Il fut un temps où les préoccupations environnementales restaient l’apanage des essais scientifiques, des rapports alarmants ou des documentaires. Mais aujourd’hui, la littérature s’empare de l’urgence climatique, et un genre émerge lentement mais sûrement dans les rayonnages : le roman climatique, ou cli-fi (climate fiction).
Ce n’est pas un genre totalement nouveau, mais il prend un élan inédit face à la crise environnementale actuelle. On pourrait en retrouver les prémices chez J.G. Ballard dans les années 60 (Le Monde englouti), ou même dans la science-fiction post-apocalyptique. Mais depuis les années 2000, une bascule s’opère : les récits ne parlent plus d’un futur lointain, mais d’un présent altéré, d’un monde déjà en mutation.

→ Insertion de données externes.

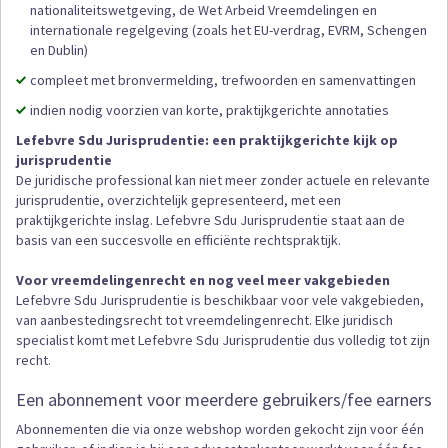
nationaliteitswetgeving, de Wet Arbeid Vreemdelingen en
internationale regelgeving (zoals het EU-verdrag, EVRM, Schengen
en Dublin)
compleet met bronvermelding, trefwoorden en samenvattingen
indien nodig voorzien van korte, praktijkgerichte annotaties
Lefebvre Sdu Jurisprudentie: een praktijkgerichte kijk op
jurisprudentie
De juridische professional kan niet meer zonder actuele en relevante
jurisprudentie, overzichtelijk gepresenteerd, met een
praktijkgerichte inslag. Lefebvre Sdu Jurisprudentie staat aan de
basis van een succesvolle en efficiënte rechtspraktijk.
Voor vreemdelingenrecht en nog veel meer vakgebieden
Lefebvre Sdu Jurisprudentie is beschikbaar voor vele vakgebieden,
van aanbestedingsrecht tot vreemdelingenrecht. Elke juridisch
specialist komt met Lefebvre Sdu Jurisprudentie dus volledig tot zijn
recht.
Een abonnement voor meerdere gebruikers/fee earners
Abonnementen die via onze webshop worden gekocht zijn voor één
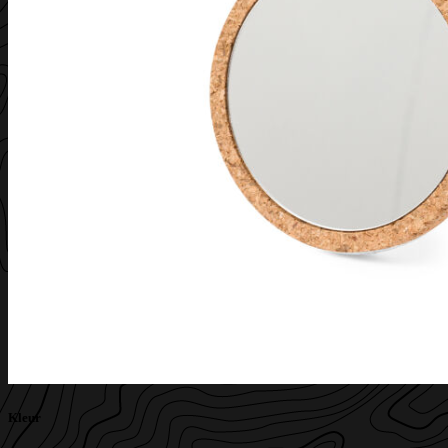
Kleur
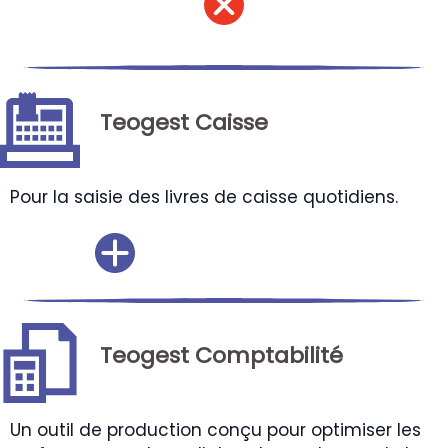
Teogest Caisse
Pour la saisie des livres de caisse quotidiens.
Teogest Comptabilité
Un outil de production conçu pour optimiser les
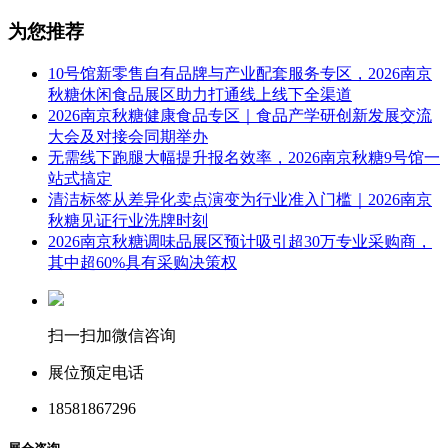
为您推荐
10号馆新零售自有品牌与产业配套服务专区，2026南京
秋糖休闲食品展区助力打通线上线下全渠道
2026南京秋糖健康食品专区｜食品产学研创新发展交流
大会及对接会同期举办
无需线下跑腿大幅提升报名效率，2026南京秋糖9号馆一
站式搞定
清洁标签从差异化卖点演变为行业准入门槛｜2026南京
秋糖见证行业洗牌时刻
2026南京秋糖调味品展区预计吸引超30万专业采购商，
其中超60%具有采购决策权
扫一扫加微信咨询
展位预定电话
18581867296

Des auteur(e)s comme Margaret Atwood (Le Dernier Homme), Kim Stanley Robinson (New York 2140) ou Jean-Marc Ligny en France (Aqua™, Exodes) explorent un monde où le climat recompose nos sociétés, nos villes, nos rapports humains.
Ce qui distingue le roman climatique, c’est sa volonté de fictionnaliser les conséquences concrètes du dérèglement climatique : montée des eaux, réfugiés environnementaux, effondrement des écosystèmes, conflits pour les ressources. Le roman devient un laboratoire d’idées, une projection imagée de notre inaction ou de nos choix futurs.
Mais ce genre ne cherche pas uniquement à faire peur. Il questionne aussi notre capacité de résilience, d’adaptation, et parfois d’espoir. Certains auteurs y voient un outil de sensibilisation, bien plus puissant que les chiffres ou les graphiques.
En littérature francophone, des auteurs s’illustrent dans ce sillon. Citons Émilie Querbalec ou Catherine Dufour, qui entremêlent SF, dystopie et écologie. Même la littérature blanche s’en empare : Delphine Coulin (Une fille dans la jungle) ou Sylvain Tesson, à sa manière contemplative, dressent des portraits de nature en péril.
Les maisons d’édition suivent aussi cette tendance, créant parfois des collections dédiées, ou intégrant une dimension éco-littéraire dans leur ligne éditoriale. Le roman climatique devient aussi un enjeu éditorial : comment proposer un discours engagé sans tomber dans le didactisme ? Comment garder l’attrait narratif tout en portant un message politique ou écologique ?
Si la littérature a toujours su capter les angoisses de son temps, elle sait aussi offrir des voies de réflexion, voire des graines d’espoir. Et peut-être, demain, le roman climatique ne sera-t-il plus seulement un avertissement, mais un manuel de survie poétique.